Stored data entries

"""

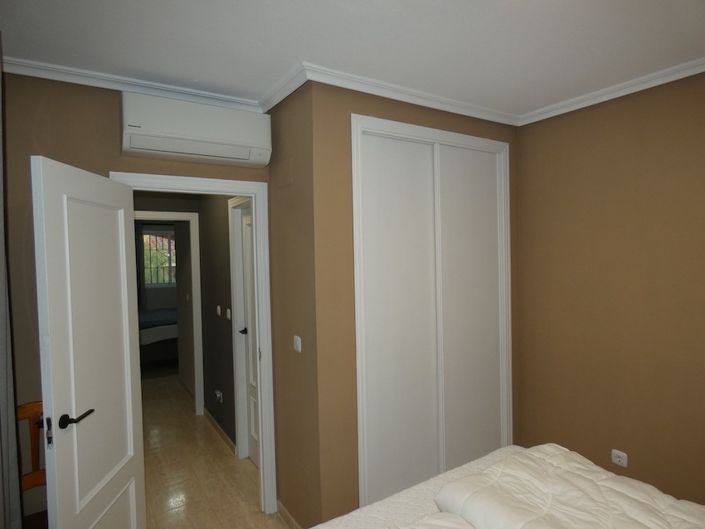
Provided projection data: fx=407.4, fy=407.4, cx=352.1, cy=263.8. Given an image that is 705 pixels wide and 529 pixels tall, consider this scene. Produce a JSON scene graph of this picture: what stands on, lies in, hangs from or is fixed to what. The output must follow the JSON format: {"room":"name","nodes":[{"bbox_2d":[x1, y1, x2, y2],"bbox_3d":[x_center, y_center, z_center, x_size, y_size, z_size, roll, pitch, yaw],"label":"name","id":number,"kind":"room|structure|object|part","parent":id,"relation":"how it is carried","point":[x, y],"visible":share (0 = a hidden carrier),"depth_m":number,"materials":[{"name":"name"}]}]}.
{"room":"bedroom","nodes":[
{"label":"bedroom","id":0,"kind":"room"},
{"bbox_2d":[1,72,270,525],"bbox_3d":[-1.179,0.317,2.326,1.541,2.593,0.115,-2,2,-33],"label":"door wall","id":1,"kind":"structure","parent":0,"point":[91,125],"depth_m":2.03,"materials":[{"name":"paint"}]},
{"bbox_2d":[1,56,263,112],"bbox_3d":[-1.159,-0.955,2.205,1.387,0.062,0.060,-2,2,-33],"label":"crown molding","id":2,"kind":"structure","parent":1,"relation":"attached to","point":[95,83],"depth_m":2.14,"materials":[{"name":"white paint"}]},
{"bbox_2d":[111,170,278,518],"bbox_3d":[-0.924,0.561,2.452,0.869,2.118,0.156,-2,2,-33],"label":"door frame","id":3,"kind":"structure","parent":1,"relation":"in","point":[254,242],"depth_m":2.59,"materials":[{"name":"white paint"}]},
{"bbox_2d":[32,156,145,528],"bbox_3d":[-1.174,0.601,1.887,0.158,2.007,0.700,-1,2,-5],"label":"open door","id":4,"kind":"structure","parent":3,"relation":"attached to","point":[127,344],"depth_m":1.78,"materials":[{"name":"white paint"}]},
{"bbox_3d":[-1.159,0.633,1.692,0.130,0.060,0.150,-1,2,-5],"label":"lever handle","id":5,"kind":"part","parent":4,"relation":"part of","materials":[{"name":"black metal"}]},
{"bbox_2d":[120,91,270,167],"bbox_3d":[-0.864,-0.740,2.301,0.767,0.291,0.222,-2,2,-33],"label":"air conditioner","id":6,"kind":"object","parent":1,"relation":"attached to","point":[221,141],"visible":0.98,"depth_m":2.20,"materials":[{"name":"white plastic"}]},
{"bbox_2d":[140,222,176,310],"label":"far wall","id":7,"kind":"structure","parent":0,"point":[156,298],"depth_m":8.48,"materials":[{"name":"paint"}]},
{"bbox_2d":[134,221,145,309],"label":"curtain","id":8,"kind":"object","parent":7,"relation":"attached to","point":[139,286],"visible":0.31,"depth_m":8.31,"materials":[{"name":"grey fabric"}]},
{"bbox_2d":[142,228,176,285],"bbox_3d":[-3.975,-0.130,8.576,0.987,1.217,0.130,-2,2,-33],"label":"window","id":9,"kind":"structure","parent":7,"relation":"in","point":[152,237],"depth_m":8.50,"materials":[{"name":"clear glass"}]},
{"bbox_2d":[140,371,291,528],"bbox_3d":[-1.032,1.628,3.704,4.590,0.098,9.208,-2,2,-33],"label":"floor","id":10,"kind":"structure","parent":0,"point":[215,440],"depth_m":3.12,"materials":[{"name":"beige tile"}]},
{"bbox_2d":[16,401,47,526],"bbox_3d":[-1.416,1.156,1.738,0.444,0.980,0.496,-2,2,-33],"label":"wooden chair","id":11,"kind":"object","parent":10,"relation":"on","point":[38,406],"visible":0.38,"depth_m":1.94,"materials":[{"name":"brown wood"}]},
{"bbox_2d":[139,307,177,364],"bbox_3d":[-2.865,0.948,6.945,1.912,1.136,1.748,-2,2,-33],"label":"far bed","id":12,"kind":"object","parent":10,"relation":"on","point":[151,329],"visible":0.36,"depth_m":6.00,"materials":[{"name":"fabric"}]},
{"bbox_2d":[306,443,704,528],"bbox_3d":[0.698,1.002,0.903,1.787,1.212,1.881,-2,2,-33],"label":"bed","id":13,"kind":"object","parent":10,"relation":"on","point":[426,489],"visible":0.8,"depth_m":1.45,"materials":[{"name":"white fabric"}]},
{"bbox_2d":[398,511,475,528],"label":"pillow","id":14,"kind":"object","parent":13,"relation":"on","point":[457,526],"visible":0.99,"depth_m":1.31,"materials":[{"name":"white fabric"}]},
{"bbox_2d":[433,443,704,528],"bbox_3d":[0.910,0.920,1.227,0.849,0.228,1.147,-2,2,-33],"label":"duvet","id":15,"kind":"object","parent":13,"relation":"on","point":[448,486],"visible":0.98,"depth_m":1.45,"materials":[{"name":"white fabric"}]},
{"bbox_2d":[198,194,237,455],"bbox_3d":[-1.080,0.287,3.610,0.117,2.600,1.823,-2,2,-33],"label":"hallway wall","id":16,"kind":"structure","parent":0,"point":[224,214],"depth_m":3.75,"materials":[{"name":"grey paint"}]},
{"bbox_2d":[136,211,203,416],"bbox_3d":[-1.983,0.527,4.086,0.845,2.124,0.132,-2,2,-33],"label":"hallway door frame","id":17,"kind":"structure","parent":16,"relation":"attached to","point":[200,357],"depth_m":4.25,"materials":[{"name":"white paint"}]},
{"bbox_2d":[214,389,222,402],"bbox_3d":[-1.223,1.195,3.701,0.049,0.086,0.127,-2,2,-33],"label":"hallway socket","id":18,"kind":"object","parent":16,"relation":"attached to","point":[218,394],"visible":0.98,"depth_m":3.68,"materials":[{"name":"white"}]},
{"bbox_2d":[216,305,221,315],"bbox_3d":[-1.226,0.428,3.724,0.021,0.095,0.074,-2,2,-33],"label":"hallway light switch","id":19,"kind":"object","parent":16,"relation":"attached to","point":[219,313],"visible":0.96,"depth_m":3.70,"materials":[{"name":"white plastic"}]},
{"bbox_2d":[203,408,236,455],"bbox_3d":[-1.269,1.551,3.846,0.013,0.074,1.158,-2,2,-33],"label":"hallway baseboard","id":20,"kind":"structure","parent":16,"relation":"attached to","point":[210,418],"depth_m":3.75,"materials":[{"name":"brown"}]},
{"bbox_2d":[226,308,231,319],"bbox_3d":[-1.054,0.428,3.461,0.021,0.095,0.072,-2,2,-33],"label":"hallway light switch","id":21,"kind":"object","parent":16,"relation":"attached to","point":[228,310],"visible":0.97,"depth_m":3.45,"materials":[{"name":"white plastic"}]},
{"bbox_2d":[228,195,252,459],"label":"hallway door frame","id":22,"kind":"structure","parent":16,"relation":"attached to","point":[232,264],"depth_m":3.34,"materials":[{"name":"white paint"}]},
{"bbox_2d":[236,201,259,463],"bbox_3d":[-0.692,0.571,3.050,0.085,2.037,0.700,-2,2,-33],"label":"hallway door","id":23,"kind":"structure","parent":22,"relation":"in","point":[253,391],"depth_m":3.25,"materials":[{"name":"white paint"}]},
{"bbox_3d":[-0.853,0.528,3.254,0.105,0.060,0.099,-2,2,-33],"label":"lever handle","id":24,"kind":"part","parent":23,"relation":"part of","materials":[{"name":"black metal"}]},
{"bbox_2d":[268,79,321,528],"bbox_3d":[-0.343,0.297,2.457,0.112,2.596,0.661,-2,2,-33],"label":"side wall","id":25,"kind":"structure","parent":0,"point":[279,110],"depth_m":2.34,"materials":[{"name":"paint"}]},
{"bbox_2d":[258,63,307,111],"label":"crown molding","id":26,"kind":"structure","parent":25,"relation":"attached to","point":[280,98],"depth_m":2.25,"materials":[{"name":"white paint"}]},
{"bbox_2d":[276,499,300,528],"bbox_3d":[-0.345,1.579,2.442,0.013,0.073,0.593,-2,2,-33],"label":"baseboard","id":27,"kind":"structure","parent":25,"relation":"attached to","point":[286,513],"depth_m":2.54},
{"bbox_2d":[293,335,301,352],"bbox_3d":[-0.311,0.443,2.272,0.014,0.082,0.080,-2,2,-33],"label":"light switch","id":28,"kind":"object","parent":25,"relation":"attached to","point":[297,343],"visible":0.98,"depth_m":2.26,"materials":[{"name":"white plastic"}]},
{"bbox_2d":[0,0,704,119],"bbox_3d":[0.426,-1.035,1.279,3.482,0.101,3.822,-2,2,-33],"label":"ceiling","id":29,"kind":"structure","parent":0,"point":[289,58],"depth_m":1.82,"materials":[{"name":"white paint"}]},
{"bbox_2d":[0,36,22,528],"bbox_3d":[-0.918,0.380,0.888,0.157,2.542,1.672,-2,2,-33],"label":"curtain","id":30,"kind":"object","parent":29,"relation":"hanging from","point":[2,350],"visible":0.99,"depth_m":1.45,"materials":[{"name":"grey fabric"}]},
{"bbox_2d":[309,79,519,526],"bbox_3d":[0.502,0.275,2.637,1.702,2.602,0.125,-2,2,-33],"label":"closet wall","id":31,"kind":"structure","parent":0,"point":[473,119],"depth_m":2.21,"materials":[{"name":"paint"}]},
{"bbox_2d":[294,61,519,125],"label":"crown molding","id":32,"kind":"structure","parent":31,"relation":"attached to","point":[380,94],"depth_m":2.34,"materials":[{"name":"white paint"}]},
{"bbox_2d":[350,112,512,508],"bbox_3d":[0.546,0.371,2.663,1.368,2.420,0.142,-2,2,-33],"label":"built-in wardrobe","id":33,"kind":"object","parent":31,"relation":"in","point":[355,209],"visible":0.88,"depth_m":2.57,"materials":[{"name":"white paint"}]},
{"bbox_3d":[0.274,0.459,2.479,0.580,2.319,0.065,-2,2,-33],"label":"sliding door","id":34,"kind":"part","parent":33,"relation":"part of","materials":[{"name":"white paint"}]},
{"bbox_3d":[0.812,0.449,2.823,0.552,2.289,0.081,-2,2,-33],"label":"sliding door","id":35,"kind":"part","parent":33,"relation":"part of","materials":[{"name":"white paint"}]},
{"bbox_2d":[516,69,704,509],"bbox_3d":[1.973,0.263,1.997,0.116,2.614,3.077,-2,2,-33],"label":"right wall","id":36,"kind":"structure","parent":0,"point":[629,181],"depth_m":2.44,"materials":[{"name":"brown paint"}]},
{"bbox_2d":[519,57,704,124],"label":"crown molding","id":37,"kind":"structure","parent":36,"relation":"attached to","point":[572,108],"depth_m":2.36,"materials":[{"name":"white paint"}]},
{"bbox_2d":[611,449,627,466],"bbox_3d":[1.598,1.163,2.443,0.016,0.079,0.083,-2,2,-33],"label":"wall socket","id":38,"kind":"object","parent":36,"relation":"attached to","point":[618,460],"visible":0.99,"depth_m":2.44,"materials":[{"name":"white plastic"}]}
]}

"""

*TRY IT*:
Each line above that contains the word "bedroom" should be copied.

*SOLUTION*:
{"room":"bedroom","nodes":[
{"label":"bedroom","id":0,"kind":"room"},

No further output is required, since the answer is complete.